I know that I am guilty of doing this. We tend to replay moments and exchanges and negative ones always receive prominence and it only serves to keep the pain alive.
‘So I think that to a large extent, whether you suffer depends on how you respond to a given situation. For example, say that you find out that someone is speaking badly of you behind your back. If you react to this knowledge that someone is speaking badly of you, this negativity, with a feeling of hurt or anger, then you yourself destroy your own peace of mind. Your pain is your own personal creation. On the other hand, if you refrain from reacting in a negative way, let the slander pass by you as if it was a silent wind passing behind your ears, you protect yourself from that feeling of hurt, that feeling of agony. So, although you may not always be able to avoid difficult situations, you can modify the extent to which you suffer by how you choose to respond to the situation.’
This is a key part of the book for me. How often do we destroy our own peace of mind by reacting badly to an event? We create that pain, it is not thrust upon us! This passage should be read and re-read until you fully understand the power of simply changing the way you react.
One of the key points the Dalai Lama stresses is that to be truly happy you need to weed out your negative thoughts and concentrate on the positive ones. This can take years of training but it is a vital step to take. Most of us tend to focus on the negative. The things we’re not good at. The bad things that have happened. This is destructive thinking.
On Worry
‘It seems that often when problems arise, our outlook becomes narrow. All of our attention may be focused on worrying about the problem, and we may have a sense that we’re the only one that is going through such difficulties. This can lead to a kind of self-absorption that can make the problem seem very intense. When this happens, I think that seeing things from a wider perspective can definitely help – realizing, for instance, that there are many other people who have gone through similar experiences, and even worse experiences. This practice of shifting perspective can even be helpful in certain illnesses or pain.
How true this sounds to me. When a worry arises, it is easy to magnify it and allow it to consume you. Sometimes a shift of perspective is all that is needed to change how you feel. Indeed, the Dalai Lama’s thoughts on worry are very simple. “If there is a solution, then don’t worry. If there isn’t a solution, then there is no point in worry”.
I found the book to be incredibly insightful and gave me much to reflect on. The book doesn’t push religion. Indeed, a lot of the book is aimed at those who have no faith. The Dalai Lama offers his Buddhist training and insight in a simple to digest format. His notion of spirituality is simply a social conscience and a desire to help others.
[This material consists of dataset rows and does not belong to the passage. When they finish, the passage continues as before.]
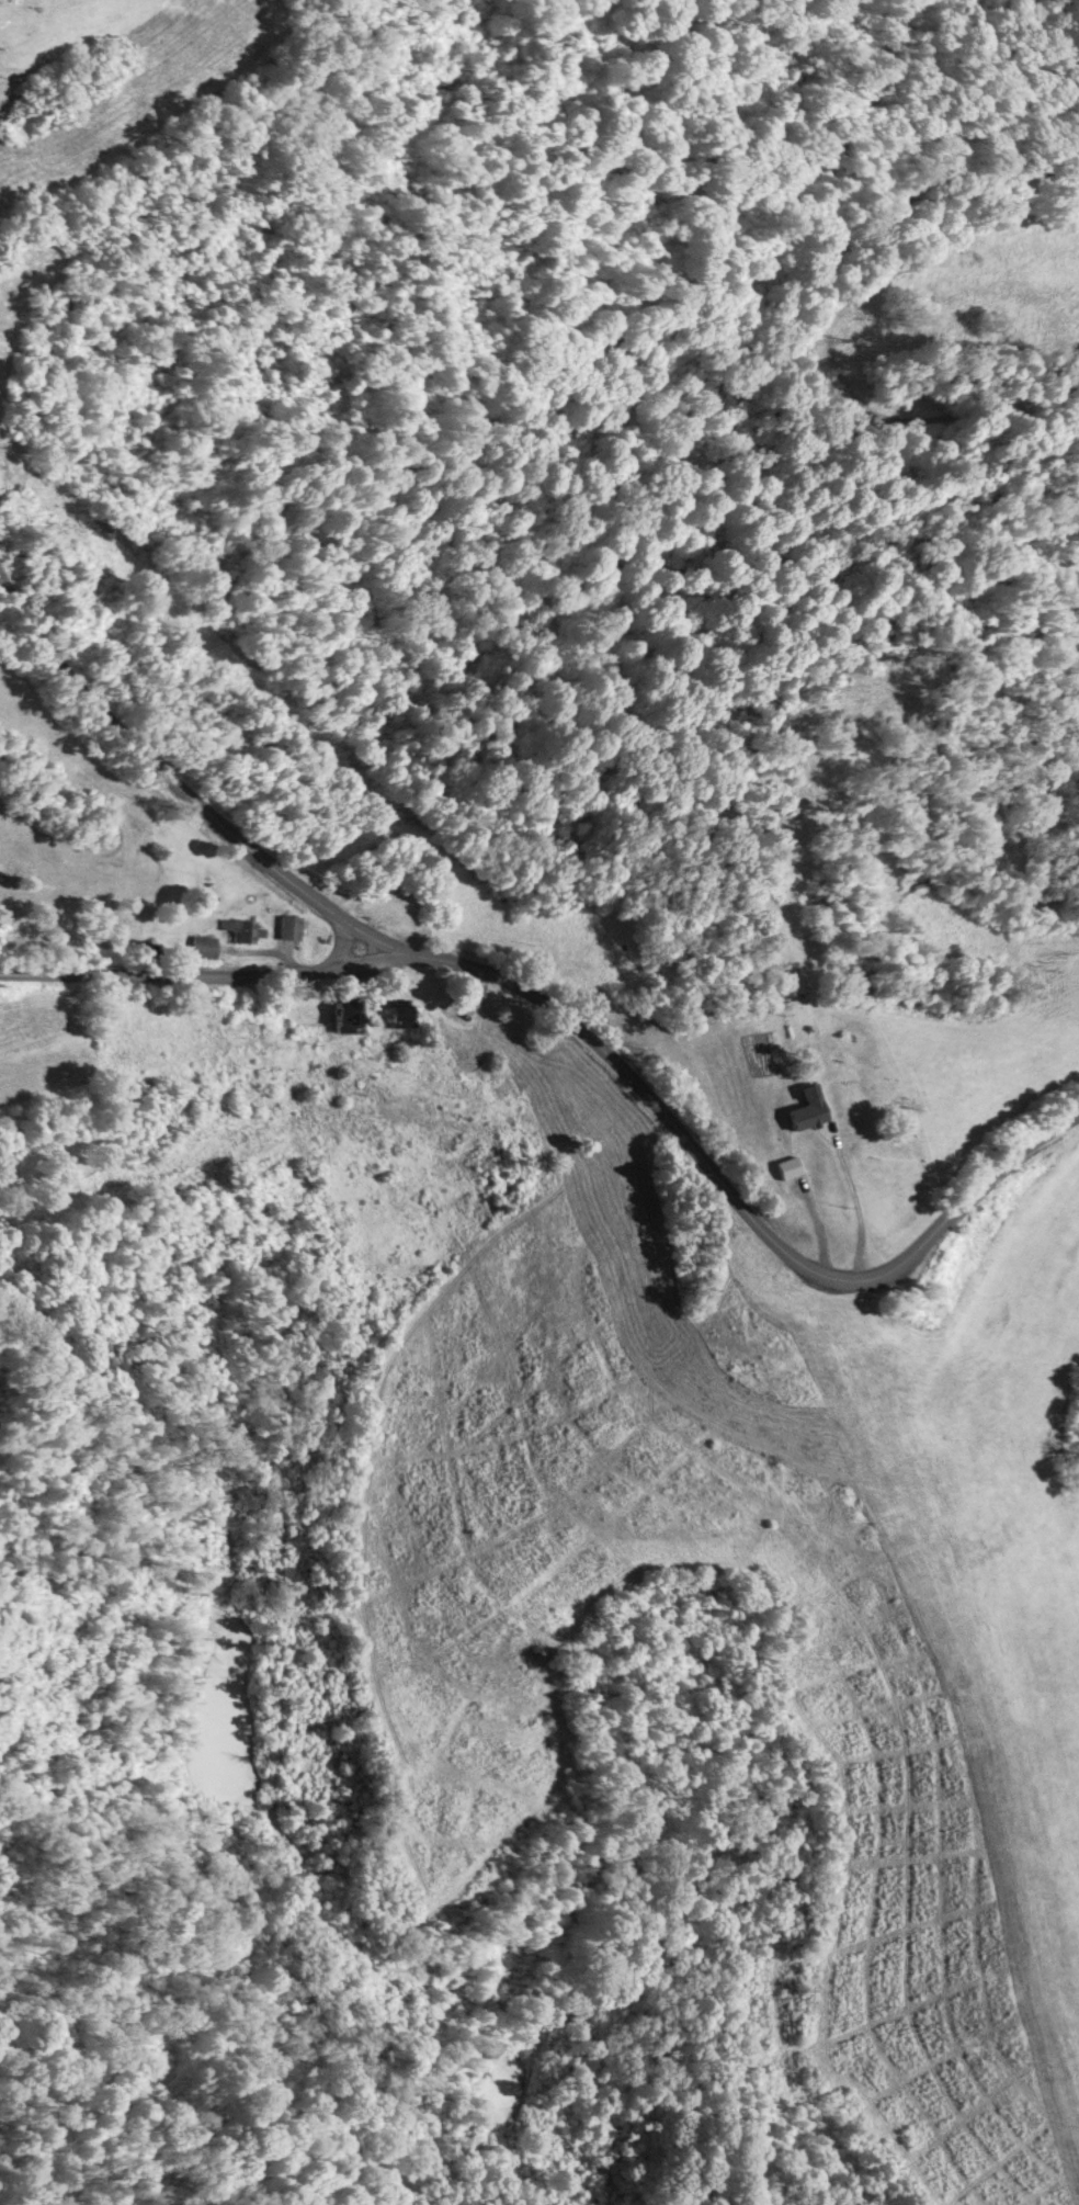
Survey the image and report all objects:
road: (174, 777)
building: (289, 928)
building: (242, 930)
building: (202, 947)
road: (189, 974)
building: (789, 987)
building: (462, 1011)
building: (399, 1013)
building: (343, 1018)
building: (855, 1093)
road: (730, 1189)
road: (855, 1200)
road: (820, 1227)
The value of training ones mind to be calmer and more robust is obvious. Life is constant change. We get older and our relationships change. We will face many difficulties on our paths. A calm and robust mind will meet these challenges and be strong enough to cope with them.
As the Dalai Lama said: “A tree with strong roots can withstand the most violent storm, but the tree can’t grow roots just as the storm appears on the horizon.”.